Los últimos años, ya lleno de enfermedades, lo
tenían que ayudar a subir al sitio donde iba a predicar. Pero apenas
empezaba la predicación se transformaba, se le olvidaban sus enfermedades
y predicaba con el fervor y la emoción de sus primeros años.
Era como un milagro. Durante el sermón no parecía viejo ni
enfermo sino lleno de juventud y de entusiasmo. Y su entusiasmo era contagioso.

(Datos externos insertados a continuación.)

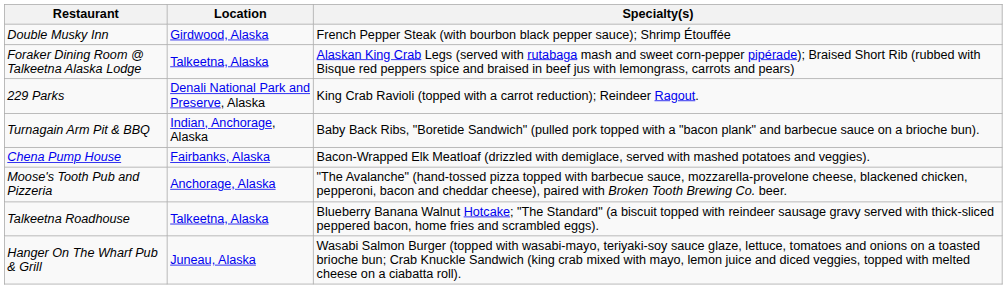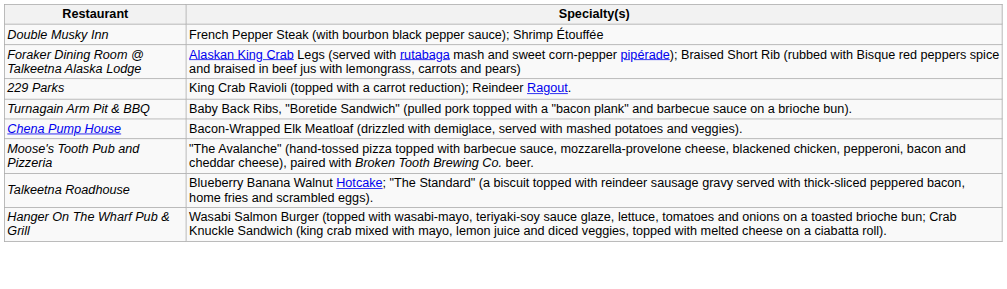- column: Location | Girdwood, Alaska | Talkeetna, Alaska | Denali National Park and Preserve, Alaska | Indian, Anchorage, Alaska | Fairbanks, Alaska | Anchorage, Alaska | Talkeetna, Alaska | Juneau, Alaska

Murió en plena actividad misionera, el Miércoles de Ceniza,
5 de abril del año 1419. Fueron tantos sus milagros y tan grande su
fama, que el Papa lo declaró santo a los 36 años de haber muerto,
en 1455.
El santo regalaba a las señoras que peleaban mucho con
su marido, un frasquito con agua bendita y les recomendaba: "Cuando su esposo
empiece a insultarle, échese un poco de esta agua a la boca y no se
la pase mientras el otro no deje de ofenderla". Y esta famosa "agua de Fray
Vicente" producía efectos maravillosos porque como la mujer no le
podía contestar al marido, no había peleas. Ojalá que
en muchos de nuestros hogares se volviera a esta bella costumbre de callar
mientras el otro ofende. Porque lo que produce la pelea no es la palabra
ofensiva que se oye, si no la palabra ofensiva que se responde.